Items from a dataset -
*** Begin section ***
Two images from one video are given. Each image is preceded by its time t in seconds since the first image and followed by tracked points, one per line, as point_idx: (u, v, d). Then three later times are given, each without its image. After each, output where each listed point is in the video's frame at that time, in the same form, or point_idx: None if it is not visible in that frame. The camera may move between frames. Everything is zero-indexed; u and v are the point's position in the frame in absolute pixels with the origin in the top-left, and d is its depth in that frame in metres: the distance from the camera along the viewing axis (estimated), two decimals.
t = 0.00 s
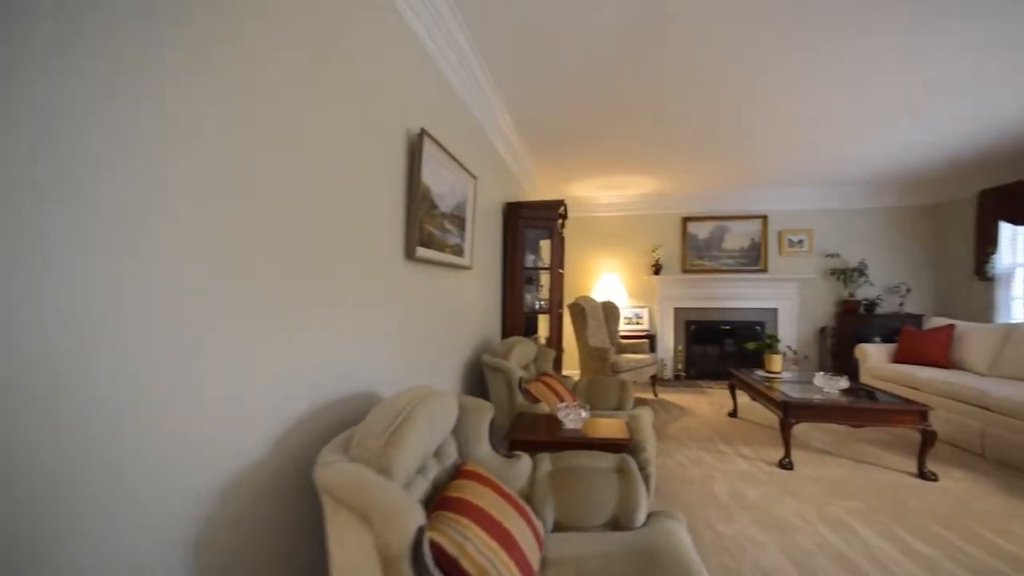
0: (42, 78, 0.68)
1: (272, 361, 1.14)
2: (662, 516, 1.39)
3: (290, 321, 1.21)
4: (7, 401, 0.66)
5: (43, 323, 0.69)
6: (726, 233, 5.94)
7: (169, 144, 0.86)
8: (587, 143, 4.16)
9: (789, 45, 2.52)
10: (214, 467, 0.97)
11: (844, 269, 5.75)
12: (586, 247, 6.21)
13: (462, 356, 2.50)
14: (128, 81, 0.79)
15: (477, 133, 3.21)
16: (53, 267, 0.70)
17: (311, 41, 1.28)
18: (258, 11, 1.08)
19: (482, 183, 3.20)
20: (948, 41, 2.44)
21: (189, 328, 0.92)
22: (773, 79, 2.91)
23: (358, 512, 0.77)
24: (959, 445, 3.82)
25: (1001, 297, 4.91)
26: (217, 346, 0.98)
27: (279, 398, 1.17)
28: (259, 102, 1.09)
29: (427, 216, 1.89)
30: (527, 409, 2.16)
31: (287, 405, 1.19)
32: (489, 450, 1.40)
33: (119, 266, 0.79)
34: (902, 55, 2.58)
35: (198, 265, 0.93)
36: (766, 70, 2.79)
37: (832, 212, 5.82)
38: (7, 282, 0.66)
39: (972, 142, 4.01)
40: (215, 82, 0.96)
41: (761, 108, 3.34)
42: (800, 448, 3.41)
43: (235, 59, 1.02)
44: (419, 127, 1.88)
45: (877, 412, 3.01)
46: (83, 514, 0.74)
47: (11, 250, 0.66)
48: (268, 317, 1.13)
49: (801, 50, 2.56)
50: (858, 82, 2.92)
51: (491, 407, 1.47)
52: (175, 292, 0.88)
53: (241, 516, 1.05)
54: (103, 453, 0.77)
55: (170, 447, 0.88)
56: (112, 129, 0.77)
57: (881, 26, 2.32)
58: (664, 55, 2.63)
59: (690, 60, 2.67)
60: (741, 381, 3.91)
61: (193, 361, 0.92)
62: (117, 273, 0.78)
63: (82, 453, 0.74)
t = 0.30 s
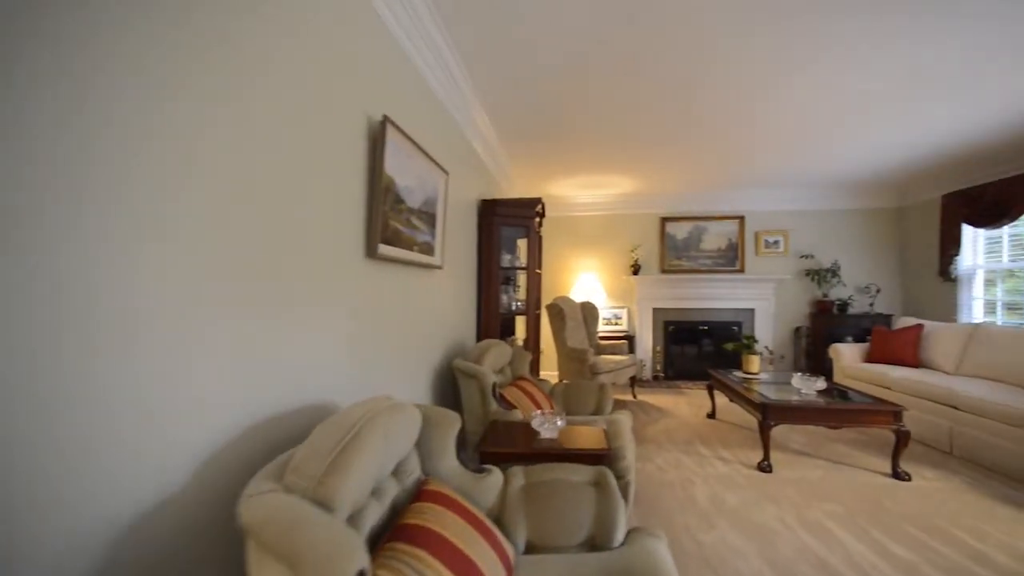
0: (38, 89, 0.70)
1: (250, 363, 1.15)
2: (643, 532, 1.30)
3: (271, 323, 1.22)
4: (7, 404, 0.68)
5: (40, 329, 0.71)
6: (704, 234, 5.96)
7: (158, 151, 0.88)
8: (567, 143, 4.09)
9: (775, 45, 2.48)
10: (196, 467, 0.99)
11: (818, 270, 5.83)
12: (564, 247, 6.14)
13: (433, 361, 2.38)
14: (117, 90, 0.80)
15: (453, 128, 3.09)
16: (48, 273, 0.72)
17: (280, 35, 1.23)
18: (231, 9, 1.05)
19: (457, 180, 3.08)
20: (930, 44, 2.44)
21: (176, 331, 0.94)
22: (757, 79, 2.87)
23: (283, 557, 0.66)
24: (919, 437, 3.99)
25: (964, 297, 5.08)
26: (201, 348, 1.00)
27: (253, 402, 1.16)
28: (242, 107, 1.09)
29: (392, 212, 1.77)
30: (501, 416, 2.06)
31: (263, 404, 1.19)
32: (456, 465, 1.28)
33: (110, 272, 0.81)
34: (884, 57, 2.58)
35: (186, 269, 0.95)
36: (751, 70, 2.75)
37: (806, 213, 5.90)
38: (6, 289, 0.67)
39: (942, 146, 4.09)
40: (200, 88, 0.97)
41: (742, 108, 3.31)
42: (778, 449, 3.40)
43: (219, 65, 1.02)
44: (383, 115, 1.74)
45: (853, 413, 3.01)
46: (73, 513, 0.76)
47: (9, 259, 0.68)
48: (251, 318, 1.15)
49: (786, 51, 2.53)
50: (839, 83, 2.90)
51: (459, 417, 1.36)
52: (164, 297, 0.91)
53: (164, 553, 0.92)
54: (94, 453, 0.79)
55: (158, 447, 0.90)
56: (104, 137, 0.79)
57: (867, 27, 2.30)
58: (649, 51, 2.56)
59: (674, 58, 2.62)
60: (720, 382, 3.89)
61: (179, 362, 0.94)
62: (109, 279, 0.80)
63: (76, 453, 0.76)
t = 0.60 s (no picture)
0: (39, 97, 0.71)
1: (235, 364, 1.15)
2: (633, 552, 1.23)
3: (259, 326, 1.23)
4: (7, 407, 0.69)
5: (40, 334, 0.72)
6: (688, 235, 5.96)
7: (151, 157, 0.89)
8: (552, 142, 4.02)
9: (770, 44, 2.43)
10: (176, 470, 0.98)
11: (799, 271, 5.88)
12: (548, 247, 6.08)
13: (413, 366, 2.29)
14: (114, 96, 0.82)
15: (435, 125, 2.98)
16: (49, 278, 0.73)
17: (260, 32, 1.19)
18: (217, 11, 1.05)
19: (438, 178, 2.96)
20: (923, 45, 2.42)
21: (171, 334, 0.96)
22: (751, 78, 2.82)
23: None
24: (901, 438, 3.99)
25: (938, 298, 5.18)
26: (193, 352, 1.02)
27: (234, 406, 1.15)
28: (231, 112, 1.10)
29: (364, 210, 1.65)
30: (482, 424, 1.96)
31: (248, 404, 1.20)
32: (432, 480, 1.19)
33: (108, 276, 0.82)
34: (878, 57, 2.55)
35: (179, 272, 0.97)
36: (745, 69, 2.70)
37: (788, 215, 5.95)
38: (8, 294, 0.68)
39: (923, 147, 4.14)
40: (193, 91, 0.98)
41: (733, 107, 3.26)
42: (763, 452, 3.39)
43: (211, 71, 1.03)
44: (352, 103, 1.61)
45: (838, 417, 3.00)
46: (63, 517, 0.76)
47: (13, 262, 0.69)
48: (240, 320, 1.16)
49: (782, 49, 2.49)
50: (828, 83, 2.87)
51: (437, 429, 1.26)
52: (160, 301, 0.93)
53: None
54: (83, 457, 0.79)
55: (144, 450, 0.90)
56: (102, 144, 0.80)
57: (864, 26, 2.26)
58: (644, 48, 2.49)
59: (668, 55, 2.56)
60: (705, 385, 3.87)
61: (168, 365, 0.95)
62: (107, 283, 0.82)
63: (67, 456, 0.77)
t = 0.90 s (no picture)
0: (39, 99, 0.71)
1: (229, 366, 1.15)
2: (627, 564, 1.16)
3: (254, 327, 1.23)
4: (6, 406, 0.69)
5: (41, 334, 0.73)
6: (674, 236, 5.97)
7: (148, 158, 0.90)
8: (539, 142, 3.96)
9: (766, 44, 2.40)
10: (162, 476, 0.96)
11: (783, 272, 5.93)
12: (534, 247, 6.03)
13: (396, 371, 2.22)
14: (114, 98, 0.82)
15: (421, 121, 2.89)
16: (50, 277, 0.73)
17: (249, 30, 1.17)
18: (215, 13, 1.05)
19: (423, 174, 2.87)
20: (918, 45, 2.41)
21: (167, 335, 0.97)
22: (745, 78, 2.79)
23: None
24: (882, 437, 4.04)
25: (915, 299, 5.28)
26: (188, 353, 1.02)
27: (227, 408, 1.15)
28: (228, 113, 1.10)
29: (339, 206, 1.55)
30: (467, 430, 1.89)
31: (240, 406, 1.19)
32: (413, 494, 1.12)
33: (110, 279, 0.83)
34: (872, 58, 2.54)
35: (176, 273, 0.97)
36: (740, 68, 2.67)
37: (772, 217, 6.00)
38: (9, 294, 0.68)
39: (905, 150, 4.18)
40: (191, 94, 0.99)
41: (722, 107, 3.24)
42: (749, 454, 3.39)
43: (210, 74, 1.04)
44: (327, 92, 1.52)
45: (824, 418, 3.00)
46: (55, 518, 0.76)
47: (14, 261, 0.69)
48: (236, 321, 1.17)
49: (778, 49, 2.46)
50: (819, 84, 2.86)
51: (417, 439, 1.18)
52: (156, 303, 0.93)
53: None
54: (77, 459, 0.79)
55: (137, 452, 0.90)
56: (104, 147, 0.81)
57: (863, 26, 2.24)
58: (637, 47, 2.43)
59: (664, 54, 2.51)
60: (692, 386, 3.85)
61: (164, 366, 0.96)
62: (107, 285, 0.83)
63: (63, 457, 0.76)
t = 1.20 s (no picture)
0: (39, 100, 0.72)
1: (222, 366, 1.16)
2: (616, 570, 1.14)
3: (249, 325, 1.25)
4: (6, 406, 0.70)
5: (42, 334, 0.74)
6: (657, 236, 6.01)
7: (146, 160, 0.91)
8: (524, 141, 3.93)
9: (759, 42, 2.39)
10: (136, 484, 0.92)
11: (763, 273, 6.03)
12: (518, 247, 5.99)
13: (378, 373, 2.16)
14: (111, 100, 0.83)
15: (405, 117, 2.82)
16: (50, 278, 0.74)
17: (240, 29, 1.17)
18: (206, 13, 1.05)
19: (406, 171, 2.80)
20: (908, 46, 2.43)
21: (163, 334, 0.98)
22: (735, 78, 2.79)
23: None
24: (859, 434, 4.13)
25: (887, 300, 5.42)
26: (183, 352, 1.03)
27: (222, 406, 1.16)
28: (218, 114, 1.10)
29: (318, 201, 1.49)
30: (450, 434, 1.85)
31: (235, 403, 1.20)
32: (394, 502, 1.07)
33: (108, 279, 0.84)
34: (856, 60, 2.57)
35: (174, 272, 0.99)
36: (732, 67, 2.66)
37: (752, 218, 6.09)
38: (12, 295, 0.70)
39: (882, 153, 4.28)
40: (184, 94, 0.99)
41: (708, 108, 3.25)
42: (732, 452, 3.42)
43: (203, 74, 1.05)
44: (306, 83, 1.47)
45: (804, 417, 3.04)
46: (51, 520, 0.76)
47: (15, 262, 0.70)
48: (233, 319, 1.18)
49: (773, 48, 2.45)
50: (803, 85, 2.89)
51: (399, 444, 1.14)
52: (153, 303, 0.95)
53: None
54: (74, 458, 0.79)
55: (133, 450, 0.91)
56: (103, 149, 0.82)
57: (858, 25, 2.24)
58: (629, 46, 2.42)
59: (658, 52, 2.48)
60: (675, 386, 3.87)
61: (161, 364, 0.97)
62: (106, 286, 0.84)
63: (62, 457, 0.77)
*** End section ***
Task requirements - Please transcribe exactly the lines above from the line that has "42: (800, 448, 3.41)" up to and including the line that has "53: (241, 516, 1.05)"; no other line belongs in the answer.

Task output -
42: (800, 448, 3.41)
43: (235, 59, 1.02)
44: (419, 127, 1.88)
45: (877, 412, 3.01)
46: (83, 514, 0.74)
47: (11, 250, 0.66)
48: (268, 317, 1.13)
49: (801, 50, 2.56)
50: (858, 82, 2.92)
51: (491, 407, 1.47)
52: (175, 292, 0.88)
53: (241, 516, 1.05)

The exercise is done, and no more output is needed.